Record excerpts START

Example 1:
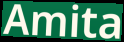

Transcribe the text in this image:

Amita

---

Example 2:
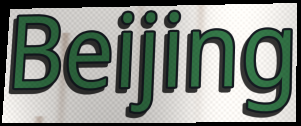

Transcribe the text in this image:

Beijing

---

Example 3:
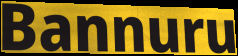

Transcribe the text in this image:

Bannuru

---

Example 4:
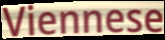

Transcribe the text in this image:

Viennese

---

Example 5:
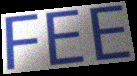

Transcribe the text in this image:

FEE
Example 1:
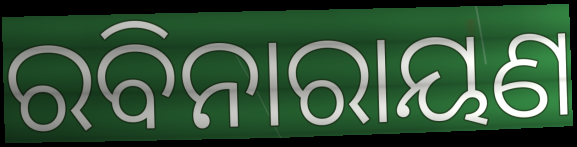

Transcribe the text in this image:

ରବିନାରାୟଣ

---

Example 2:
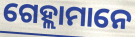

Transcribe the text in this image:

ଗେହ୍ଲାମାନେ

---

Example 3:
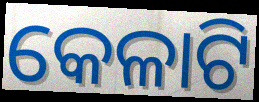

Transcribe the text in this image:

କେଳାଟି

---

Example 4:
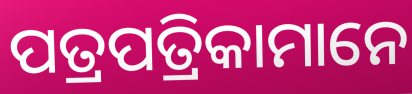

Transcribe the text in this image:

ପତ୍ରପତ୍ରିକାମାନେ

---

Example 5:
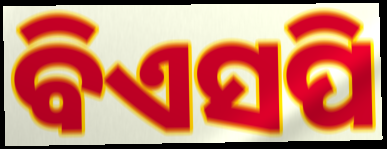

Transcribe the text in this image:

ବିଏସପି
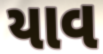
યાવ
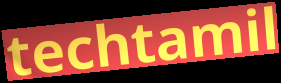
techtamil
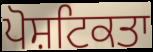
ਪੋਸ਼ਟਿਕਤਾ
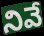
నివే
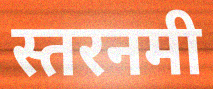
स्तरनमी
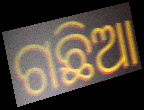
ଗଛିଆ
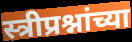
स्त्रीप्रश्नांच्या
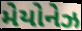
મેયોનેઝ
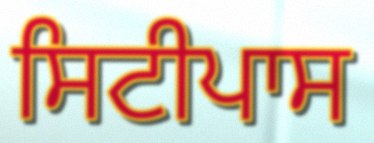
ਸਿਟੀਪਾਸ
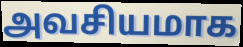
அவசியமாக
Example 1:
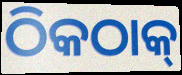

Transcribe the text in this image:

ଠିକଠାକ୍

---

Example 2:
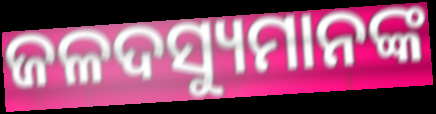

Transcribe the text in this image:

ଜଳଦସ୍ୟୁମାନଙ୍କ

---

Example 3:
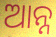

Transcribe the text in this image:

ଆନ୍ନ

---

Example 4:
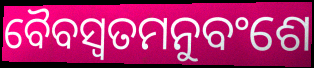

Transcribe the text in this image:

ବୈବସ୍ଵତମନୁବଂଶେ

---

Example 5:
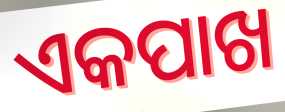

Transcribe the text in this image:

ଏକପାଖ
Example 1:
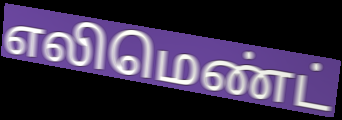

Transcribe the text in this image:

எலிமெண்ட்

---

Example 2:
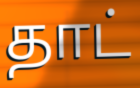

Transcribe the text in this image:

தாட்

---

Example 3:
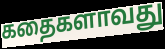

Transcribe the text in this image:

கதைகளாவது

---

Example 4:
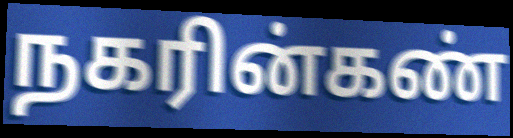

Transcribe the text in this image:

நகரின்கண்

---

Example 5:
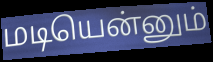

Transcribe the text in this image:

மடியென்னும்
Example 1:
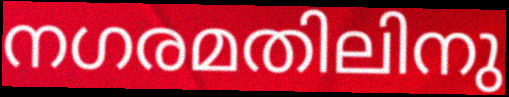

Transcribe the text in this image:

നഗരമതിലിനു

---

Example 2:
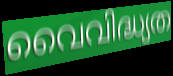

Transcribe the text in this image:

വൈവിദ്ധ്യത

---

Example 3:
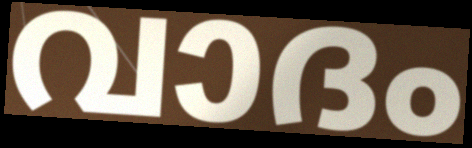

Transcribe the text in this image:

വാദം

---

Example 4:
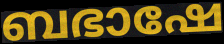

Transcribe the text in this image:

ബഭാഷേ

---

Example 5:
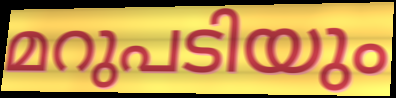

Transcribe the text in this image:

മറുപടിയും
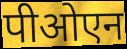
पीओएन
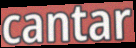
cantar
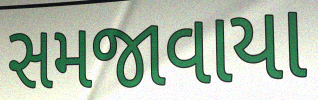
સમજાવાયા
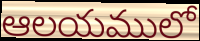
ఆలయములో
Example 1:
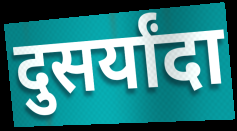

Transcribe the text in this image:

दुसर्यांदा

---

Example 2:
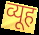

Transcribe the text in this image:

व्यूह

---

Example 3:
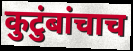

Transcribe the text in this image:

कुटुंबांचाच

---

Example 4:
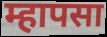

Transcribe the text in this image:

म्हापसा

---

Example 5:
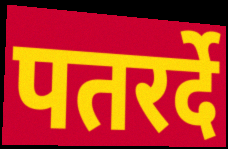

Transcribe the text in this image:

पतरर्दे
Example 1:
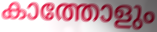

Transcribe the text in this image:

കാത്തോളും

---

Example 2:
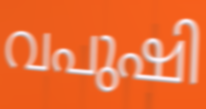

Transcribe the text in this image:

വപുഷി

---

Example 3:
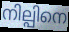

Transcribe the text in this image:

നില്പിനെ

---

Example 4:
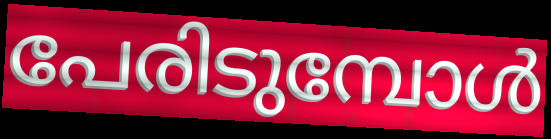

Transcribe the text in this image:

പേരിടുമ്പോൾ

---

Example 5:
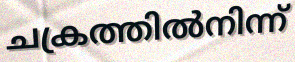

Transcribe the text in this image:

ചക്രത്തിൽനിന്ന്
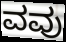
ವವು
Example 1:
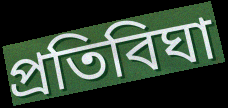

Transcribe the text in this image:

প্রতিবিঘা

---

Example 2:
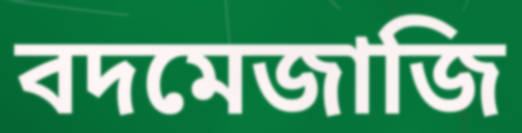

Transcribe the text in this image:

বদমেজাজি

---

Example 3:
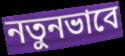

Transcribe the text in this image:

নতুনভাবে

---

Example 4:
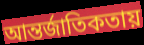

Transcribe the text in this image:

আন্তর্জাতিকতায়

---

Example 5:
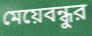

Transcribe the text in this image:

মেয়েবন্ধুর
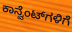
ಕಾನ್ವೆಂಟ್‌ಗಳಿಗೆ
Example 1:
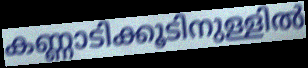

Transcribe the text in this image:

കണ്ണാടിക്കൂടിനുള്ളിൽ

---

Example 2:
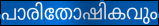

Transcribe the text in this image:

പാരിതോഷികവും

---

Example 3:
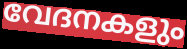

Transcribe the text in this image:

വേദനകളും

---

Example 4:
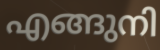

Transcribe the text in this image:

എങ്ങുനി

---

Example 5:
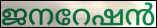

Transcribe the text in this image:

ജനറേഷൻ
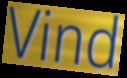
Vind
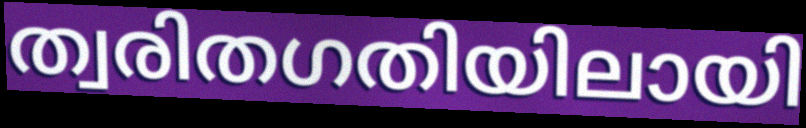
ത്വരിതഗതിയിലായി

Record excerpts END

Work item =>
Make an exact copy of the records above, one that has none of the pictures.

Exercise response =>
Example 1:

Transcribe the text in this image:

Amita

---

Example 2:

Transcribe the text in this image:

Beijing

---

Example 3:

Transcribe the text in this image:

Bannuru

---

Example 4:

Transcribe the text in this image:

Viennese

---

Example 5:

Transcribe the text in this image:

FEE
Example 1:

Transcribe the text in this image:

ରବିନାରାୟଣ

---

Example 2:

Transcribe the text in this image:

ଗେହ୍ଲାମାନେ

---

Example 3:

Transcribe the text in this image:

କେଳାଟି

---

Example 4:

Transcribe the text in this image:

ପତ୍ରପତ୍ରିକାମାନେ

---

Example 5:

Transcribe the text in this image:

ବିଏସପି
યાવ
techtamil
ਪੋਸ਼ਟਿਕਤਾ
నివే
स्तरनमी
ଗଛିଆ
स्त्रीप्रश्नांच्या
મેયોનેઝ
ਸਿਟੀਪਾਸ
அவசியமாக
Example 1:

Transcribe the text in this image:

ଠିକଠାକ୍

---

Example 2:

Transcribe the text in this image:

ଜଳଦସ୍ୟୁମାନଙ୍କ

---

Example 3:

Transcribe the text in this image:

ଆନ୍ନ

---

Example 4:

Transcribe the text in this image:

ବୈବସ୍ଵତମନୁବଂଶେ

---

Example 5:

Transcribe the text in this image:

ଏକପାଖ
Example 1:

Transcribe the text in this image:

எலிமெண்ட்

---

Example 2:

Transcribe the text in this image:

தாட்

---

Example 3:

Transcribe the text in this image:

கதைகளாவது

---

Example 4:

Transcribe the text in this image:

நகரின்கண்

---

Example 5:

Transcribe the text in this image:

மடியென்னும்
Example 1:

Transcribe the text in this image:

നഗരമതിലിനു

---

Example 2:

Transcribe the text in this image:

വൈവിദ്ധ്യത

---

Example 3:

Transcribe the text in this image:

വാദം

---

Example 4:

Transcribe the text in this image:

ബഭാഷേ

---

Example 5:

Transcribe the text in this image:

മറുപടിയും
पीओएन
cantar
સમજાવાયા
ఆలయములో
Example 1:

Transcribe the text in this image:

दुसर्यांदा

---

Example 2:

Transcribe the text in this image:

व्यूह

---

Example 3:

Transcribe the text in this image:

कुटुंबांचाच

---

Example 4:

Transcribe the text in this image:

म्हापसा

---

Example 5:

Transcribe the text in this image:

पतरर्दे
Example 1:

Transcribe the text in this image:

കാത്തോളും

---

Example 2:

Transcribe the text in this image:

വപുഷി

---

Example 3:

Transcribe the text in this image:

നില്പിനെ

---

Example 4:

Transcribe the text in this image:

പേരിടുമ്പോൾ

---

Example 5:

Transcribe the text in this image:

ചക്രത്തിൽനിന്ന്
ವವು
Example 1:

Transcribe the text in this image:

প্রতিবিঘা

---

Example 2:

Transcribe the text in this image:

বদমেজাজি

---

Example 3:

Transcribe the text in this image:

নতুনভাবে

---

Example 4:

Transcribe the text in this image:

আন্তর্জাতিকতায়

---

Example 5:

Transcribe the text in this image:

মেয়েবন্ধুর
ಕಾನ್ವೆಂಟ್‌ಗಳಿಗೆ
Example 1:

Transcribe the text in this image:

കണ്ണാടിക്കൂടിനുള്ളിൽ

---

Example 2:

Transcribe the text in this image:

പാരിതോഷികവും

---

Example 3:

Transcribe the text in this image:

വേദനകളും

---

Example 4:

Transcribe the text in this image:

എങ്ങുനി

---

Example 5:

Transcribe the text in this image:

ജനറേഷൻ
Vind
ത്വരിതഗതിയിലായി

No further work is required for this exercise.